As tensions escalated in the Spring, Russian President Vladimir Putin said sanctions could prompt his administration to take a hard look at the role of Western companies in Russia.
“If something like this continues, then of course we will have to consider who’s working and how in the Russian Federation, in the key sectors of the Russian economy, including energy,” Putin said on April 29.
Hitting economic growth
Yet if Russia’s integration in the Western business world has complicated any efforts to impose sanctions, it also makes Russia potentially more vulnerable.
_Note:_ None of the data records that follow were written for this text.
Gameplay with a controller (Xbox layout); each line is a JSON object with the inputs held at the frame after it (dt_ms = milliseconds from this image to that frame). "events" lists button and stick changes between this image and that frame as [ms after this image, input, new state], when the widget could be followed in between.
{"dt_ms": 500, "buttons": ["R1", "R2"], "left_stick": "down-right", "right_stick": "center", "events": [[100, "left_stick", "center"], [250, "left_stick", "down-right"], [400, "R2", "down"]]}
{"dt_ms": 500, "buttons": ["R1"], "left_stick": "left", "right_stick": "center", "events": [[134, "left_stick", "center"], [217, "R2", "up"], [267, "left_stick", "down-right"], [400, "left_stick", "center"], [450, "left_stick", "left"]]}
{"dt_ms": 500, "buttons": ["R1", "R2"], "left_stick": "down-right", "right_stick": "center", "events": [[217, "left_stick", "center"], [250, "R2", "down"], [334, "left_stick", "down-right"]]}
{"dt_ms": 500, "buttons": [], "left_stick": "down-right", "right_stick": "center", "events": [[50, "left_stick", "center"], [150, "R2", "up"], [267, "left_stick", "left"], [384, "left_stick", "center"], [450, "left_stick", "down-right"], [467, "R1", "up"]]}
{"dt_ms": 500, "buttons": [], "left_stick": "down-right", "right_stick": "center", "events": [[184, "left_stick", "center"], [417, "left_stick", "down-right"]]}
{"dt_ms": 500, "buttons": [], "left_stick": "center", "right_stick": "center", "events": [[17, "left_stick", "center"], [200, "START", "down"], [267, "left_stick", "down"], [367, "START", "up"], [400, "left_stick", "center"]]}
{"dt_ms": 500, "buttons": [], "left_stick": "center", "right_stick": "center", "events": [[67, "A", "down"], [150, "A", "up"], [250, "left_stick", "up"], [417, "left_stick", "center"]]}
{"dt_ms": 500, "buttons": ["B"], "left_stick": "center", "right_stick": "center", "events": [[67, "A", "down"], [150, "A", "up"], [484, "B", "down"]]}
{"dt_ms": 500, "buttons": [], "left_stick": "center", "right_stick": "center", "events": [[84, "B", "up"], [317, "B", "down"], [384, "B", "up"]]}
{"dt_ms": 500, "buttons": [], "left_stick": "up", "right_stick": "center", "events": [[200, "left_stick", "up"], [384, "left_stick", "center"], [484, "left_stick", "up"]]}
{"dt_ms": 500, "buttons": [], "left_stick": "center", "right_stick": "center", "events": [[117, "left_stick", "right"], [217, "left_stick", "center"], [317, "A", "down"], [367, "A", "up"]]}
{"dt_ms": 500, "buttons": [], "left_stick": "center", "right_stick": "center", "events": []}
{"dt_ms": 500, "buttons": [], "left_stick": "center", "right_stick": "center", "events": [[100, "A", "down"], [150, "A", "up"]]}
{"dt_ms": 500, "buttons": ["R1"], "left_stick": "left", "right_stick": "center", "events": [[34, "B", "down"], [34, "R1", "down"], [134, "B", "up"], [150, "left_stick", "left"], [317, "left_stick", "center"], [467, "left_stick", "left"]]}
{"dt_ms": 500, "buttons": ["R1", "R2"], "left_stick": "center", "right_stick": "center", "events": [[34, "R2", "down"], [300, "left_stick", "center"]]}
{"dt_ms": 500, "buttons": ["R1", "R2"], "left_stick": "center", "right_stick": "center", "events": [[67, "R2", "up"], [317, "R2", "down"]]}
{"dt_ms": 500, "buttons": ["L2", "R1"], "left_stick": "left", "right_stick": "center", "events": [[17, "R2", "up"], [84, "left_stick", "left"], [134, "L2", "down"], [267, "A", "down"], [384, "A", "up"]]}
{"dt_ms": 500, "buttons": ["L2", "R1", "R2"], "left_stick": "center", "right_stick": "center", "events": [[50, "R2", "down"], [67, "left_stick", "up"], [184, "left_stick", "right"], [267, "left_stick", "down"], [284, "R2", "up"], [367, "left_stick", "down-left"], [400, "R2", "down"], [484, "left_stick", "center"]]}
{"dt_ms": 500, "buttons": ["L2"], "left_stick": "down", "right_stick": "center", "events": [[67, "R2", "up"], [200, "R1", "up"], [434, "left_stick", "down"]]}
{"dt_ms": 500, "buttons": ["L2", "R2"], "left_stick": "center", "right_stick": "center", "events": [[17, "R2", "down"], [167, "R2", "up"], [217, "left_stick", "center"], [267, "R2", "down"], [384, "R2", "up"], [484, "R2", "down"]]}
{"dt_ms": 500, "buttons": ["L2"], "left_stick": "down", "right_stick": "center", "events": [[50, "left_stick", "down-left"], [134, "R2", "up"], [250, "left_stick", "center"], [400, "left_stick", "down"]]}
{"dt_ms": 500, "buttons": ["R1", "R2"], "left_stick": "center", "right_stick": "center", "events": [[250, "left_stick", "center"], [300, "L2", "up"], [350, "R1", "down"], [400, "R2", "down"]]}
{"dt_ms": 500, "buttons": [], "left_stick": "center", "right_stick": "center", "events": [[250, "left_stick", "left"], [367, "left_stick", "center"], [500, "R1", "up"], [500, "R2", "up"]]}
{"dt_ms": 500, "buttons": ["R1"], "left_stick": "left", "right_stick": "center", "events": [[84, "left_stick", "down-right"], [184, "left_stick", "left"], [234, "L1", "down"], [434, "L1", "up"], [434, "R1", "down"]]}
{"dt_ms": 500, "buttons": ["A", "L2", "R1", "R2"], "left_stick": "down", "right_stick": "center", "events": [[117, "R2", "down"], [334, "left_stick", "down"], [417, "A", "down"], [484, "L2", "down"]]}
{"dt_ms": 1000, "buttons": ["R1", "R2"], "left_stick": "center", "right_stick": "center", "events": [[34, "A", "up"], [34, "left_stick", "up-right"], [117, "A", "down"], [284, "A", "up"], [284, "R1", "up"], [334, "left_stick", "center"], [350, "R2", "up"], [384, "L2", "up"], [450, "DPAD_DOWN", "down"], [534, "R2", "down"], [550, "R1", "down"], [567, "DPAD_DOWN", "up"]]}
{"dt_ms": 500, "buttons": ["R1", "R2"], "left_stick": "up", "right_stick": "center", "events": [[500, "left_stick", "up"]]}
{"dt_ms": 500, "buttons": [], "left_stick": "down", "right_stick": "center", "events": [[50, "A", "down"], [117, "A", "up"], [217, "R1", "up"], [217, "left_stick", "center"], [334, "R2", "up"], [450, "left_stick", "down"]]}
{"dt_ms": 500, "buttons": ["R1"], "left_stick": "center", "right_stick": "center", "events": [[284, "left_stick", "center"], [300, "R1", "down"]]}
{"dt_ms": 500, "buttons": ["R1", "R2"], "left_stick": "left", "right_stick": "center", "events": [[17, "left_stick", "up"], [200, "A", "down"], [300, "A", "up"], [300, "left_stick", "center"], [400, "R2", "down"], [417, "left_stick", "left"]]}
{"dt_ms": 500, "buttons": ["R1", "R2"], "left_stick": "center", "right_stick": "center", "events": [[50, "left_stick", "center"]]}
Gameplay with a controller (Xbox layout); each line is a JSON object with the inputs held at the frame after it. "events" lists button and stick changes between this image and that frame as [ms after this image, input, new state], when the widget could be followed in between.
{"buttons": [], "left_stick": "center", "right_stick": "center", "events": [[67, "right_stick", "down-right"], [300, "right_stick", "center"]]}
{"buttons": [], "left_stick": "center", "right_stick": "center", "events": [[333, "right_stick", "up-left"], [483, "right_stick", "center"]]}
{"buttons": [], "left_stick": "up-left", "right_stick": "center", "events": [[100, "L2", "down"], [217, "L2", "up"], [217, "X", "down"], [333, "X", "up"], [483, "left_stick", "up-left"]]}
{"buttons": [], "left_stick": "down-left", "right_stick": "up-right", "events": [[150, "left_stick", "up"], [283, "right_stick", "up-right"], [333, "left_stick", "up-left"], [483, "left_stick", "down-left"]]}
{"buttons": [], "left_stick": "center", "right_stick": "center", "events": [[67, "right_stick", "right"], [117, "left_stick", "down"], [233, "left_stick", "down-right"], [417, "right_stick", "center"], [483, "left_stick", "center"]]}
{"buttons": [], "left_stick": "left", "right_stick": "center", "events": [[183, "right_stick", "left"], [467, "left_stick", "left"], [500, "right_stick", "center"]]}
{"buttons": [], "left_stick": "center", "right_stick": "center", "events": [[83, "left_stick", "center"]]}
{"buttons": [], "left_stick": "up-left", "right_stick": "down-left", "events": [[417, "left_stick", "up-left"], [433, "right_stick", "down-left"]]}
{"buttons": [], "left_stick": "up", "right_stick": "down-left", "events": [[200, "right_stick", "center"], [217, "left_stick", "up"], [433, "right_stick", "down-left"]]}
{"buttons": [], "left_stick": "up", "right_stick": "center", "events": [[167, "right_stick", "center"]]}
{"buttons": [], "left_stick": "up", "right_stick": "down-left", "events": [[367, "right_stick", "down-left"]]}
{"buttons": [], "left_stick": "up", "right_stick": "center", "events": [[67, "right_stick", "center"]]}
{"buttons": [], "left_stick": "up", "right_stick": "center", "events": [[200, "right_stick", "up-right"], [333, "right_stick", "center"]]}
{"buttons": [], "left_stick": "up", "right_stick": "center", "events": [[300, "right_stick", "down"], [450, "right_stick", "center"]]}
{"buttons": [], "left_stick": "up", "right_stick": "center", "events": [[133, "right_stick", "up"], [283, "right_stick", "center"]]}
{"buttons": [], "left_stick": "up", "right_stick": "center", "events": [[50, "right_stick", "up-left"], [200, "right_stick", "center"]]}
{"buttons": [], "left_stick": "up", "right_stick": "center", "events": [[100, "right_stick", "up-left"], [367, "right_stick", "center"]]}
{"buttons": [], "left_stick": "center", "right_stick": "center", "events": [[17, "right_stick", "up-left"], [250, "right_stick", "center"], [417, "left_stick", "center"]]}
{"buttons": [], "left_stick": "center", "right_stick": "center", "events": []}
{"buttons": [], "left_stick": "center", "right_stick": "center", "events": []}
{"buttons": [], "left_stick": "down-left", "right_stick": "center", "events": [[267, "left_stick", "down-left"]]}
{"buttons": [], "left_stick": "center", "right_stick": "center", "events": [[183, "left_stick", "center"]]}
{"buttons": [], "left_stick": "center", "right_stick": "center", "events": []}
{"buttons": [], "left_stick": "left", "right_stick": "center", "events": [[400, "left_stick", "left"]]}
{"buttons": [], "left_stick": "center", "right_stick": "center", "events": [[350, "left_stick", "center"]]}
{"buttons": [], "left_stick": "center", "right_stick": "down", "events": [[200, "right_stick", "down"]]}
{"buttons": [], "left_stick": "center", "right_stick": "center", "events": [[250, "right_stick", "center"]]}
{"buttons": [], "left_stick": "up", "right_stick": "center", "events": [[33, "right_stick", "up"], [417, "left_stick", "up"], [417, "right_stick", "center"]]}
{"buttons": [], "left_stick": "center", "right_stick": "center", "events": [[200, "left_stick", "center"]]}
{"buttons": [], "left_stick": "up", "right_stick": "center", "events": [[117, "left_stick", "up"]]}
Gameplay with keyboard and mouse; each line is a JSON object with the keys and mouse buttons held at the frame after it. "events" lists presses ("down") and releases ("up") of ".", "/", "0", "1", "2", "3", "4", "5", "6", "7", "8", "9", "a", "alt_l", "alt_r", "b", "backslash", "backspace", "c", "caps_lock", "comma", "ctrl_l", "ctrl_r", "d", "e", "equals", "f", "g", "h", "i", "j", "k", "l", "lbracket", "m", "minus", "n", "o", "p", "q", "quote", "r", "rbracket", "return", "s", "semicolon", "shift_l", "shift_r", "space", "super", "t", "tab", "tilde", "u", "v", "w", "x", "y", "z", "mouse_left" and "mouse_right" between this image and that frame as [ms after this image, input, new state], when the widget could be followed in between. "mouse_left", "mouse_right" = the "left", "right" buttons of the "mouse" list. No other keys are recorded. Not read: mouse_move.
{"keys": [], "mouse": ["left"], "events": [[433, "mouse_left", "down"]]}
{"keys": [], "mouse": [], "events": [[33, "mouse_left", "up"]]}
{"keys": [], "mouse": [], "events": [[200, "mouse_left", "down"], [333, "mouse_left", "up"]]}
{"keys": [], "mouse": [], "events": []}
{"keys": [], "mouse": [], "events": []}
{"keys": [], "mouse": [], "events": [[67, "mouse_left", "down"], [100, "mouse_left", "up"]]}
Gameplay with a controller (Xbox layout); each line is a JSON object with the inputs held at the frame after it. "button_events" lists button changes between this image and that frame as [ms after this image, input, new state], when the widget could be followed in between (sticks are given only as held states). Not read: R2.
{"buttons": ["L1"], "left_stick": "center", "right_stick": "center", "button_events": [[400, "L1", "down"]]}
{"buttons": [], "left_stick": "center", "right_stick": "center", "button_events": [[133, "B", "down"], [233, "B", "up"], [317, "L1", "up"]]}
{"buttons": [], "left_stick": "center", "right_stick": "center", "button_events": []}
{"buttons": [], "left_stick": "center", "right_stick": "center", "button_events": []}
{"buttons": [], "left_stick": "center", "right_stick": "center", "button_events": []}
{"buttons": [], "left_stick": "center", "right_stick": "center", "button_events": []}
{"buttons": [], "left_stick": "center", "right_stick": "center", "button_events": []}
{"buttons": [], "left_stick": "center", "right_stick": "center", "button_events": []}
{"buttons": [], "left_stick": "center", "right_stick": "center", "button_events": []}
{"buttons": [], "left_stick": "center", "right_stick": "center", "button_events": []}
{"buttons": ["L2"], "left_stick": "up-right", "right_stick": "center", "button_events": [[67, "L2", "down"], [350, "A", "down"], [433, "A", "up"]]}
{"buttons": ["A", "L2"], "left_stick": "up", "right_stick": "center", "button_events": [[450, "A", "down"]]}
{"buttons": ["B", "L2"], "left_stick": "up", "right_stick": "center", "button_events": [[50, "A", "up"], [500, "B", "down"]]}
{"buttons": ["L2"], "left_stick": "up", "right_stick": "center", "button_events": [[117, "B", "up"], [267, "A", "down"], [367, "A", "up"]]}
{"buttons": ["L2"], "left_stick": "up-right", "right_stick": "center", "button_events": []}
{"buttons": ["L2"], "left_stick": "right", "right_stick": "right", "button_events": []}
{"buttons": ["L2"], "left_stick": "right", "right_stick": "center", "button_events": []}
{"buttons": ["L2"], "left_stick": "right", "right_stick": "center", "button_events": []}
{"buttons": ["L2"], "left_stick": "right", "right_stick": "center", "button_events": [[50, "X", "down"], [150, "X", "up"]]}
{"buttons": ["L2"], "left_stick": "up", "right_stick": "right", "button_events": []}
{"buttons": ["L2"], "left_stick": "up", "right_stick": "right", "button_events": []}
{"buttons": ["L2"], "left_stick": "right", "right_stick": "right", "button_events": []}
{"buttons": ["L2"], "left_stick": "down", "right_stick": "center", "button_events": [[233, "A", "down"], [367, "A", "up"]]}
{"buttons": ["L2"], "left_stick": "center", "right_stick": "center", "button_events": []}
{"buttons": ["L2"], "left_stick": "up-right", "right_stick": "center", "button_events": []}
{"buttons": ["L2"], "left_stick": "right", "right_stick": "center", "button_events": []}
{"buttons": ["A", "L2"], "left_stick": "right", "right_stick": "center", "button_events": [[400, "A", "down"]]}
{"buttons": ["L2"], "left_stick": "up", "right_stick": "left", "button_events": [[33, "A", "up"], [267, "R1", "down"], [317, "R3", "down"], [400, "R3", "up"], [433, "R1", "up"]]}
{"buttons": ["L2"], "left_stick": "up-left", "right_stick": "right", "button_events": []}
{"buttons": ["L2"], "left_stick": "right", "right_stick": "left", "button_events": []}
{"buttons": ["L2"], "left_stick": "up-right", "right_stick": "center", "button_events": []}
The result is that both sides have a great deal to lose.
Ex-finance minister Kudrin estimated that sanctions might reduce Russian GDP growth 1 percent to 1.5 percent this year. “That’s not a catastrophic loss, because Russia has been through even more difficult moments in the recent past,” Kudrin says.
Still, Russia has little interest in further isolation, Kudrin adds.
“We as a country – and our leadership, I hope – feel where the line is, where there will be significant damage to the economy,” Kudrin says, adding that he hoped the line would not be crossed.
Grain embargo revisited?
Soviet enterprises were by definition non-commercial and the Soviet economy was geared towards self-reliance.
In 1985, only 4 percent of the Soviet gross national product came from imports and exports. Much of the Soviet Union’s foreign trade was done with countries that were already part of the socialist sphere.
When the Soviet Union invaded Afghanistan in 1979, the then U.S. President Jimmy Carter declared America would boycott the 1980 Olympics in Moscow, and ordered a round of economic sanctions.
The result was the 1980 U.S. grain embargo of the Soviet Union, which had negligible impact on the Soviet economy and seemingly no effect on Soviet policies. Latin America and Europe stepped in to fill the supply gap, and the war in Afghanistan dragged on for a decade. A glut of grain in the U.S. caused domestic prices to drop, hurting U.S. farmers. President Carter’s successor, the vehemently anti-communist Ronald Reagan, lifted the embargo in 1981.
Writing about the embargo in a 1980 edition of Foreign Affairs, the political scientist Robert Paarlberg concluded:“The urge to teach someone a lesson seldom inspires sound policy.”
Today, U.S.-Russian trade remains small, although the EU is Russia’s largest trading partner.
In May, Russia finally ended a decade of negotiations and agreed to provide China with $400 billion in natural gas over 30 years.
The deal gave Russia “breathing space,” Keun-Wook Paik, a senior research fellow at the Oxford Institute, told the Associated Press. “Russia – and Putin – can demonstrate it’s not completely isolated because of the Ukraine crisis. … Russia has demonstrated that [it has] a very reliable strategic partnership with China.”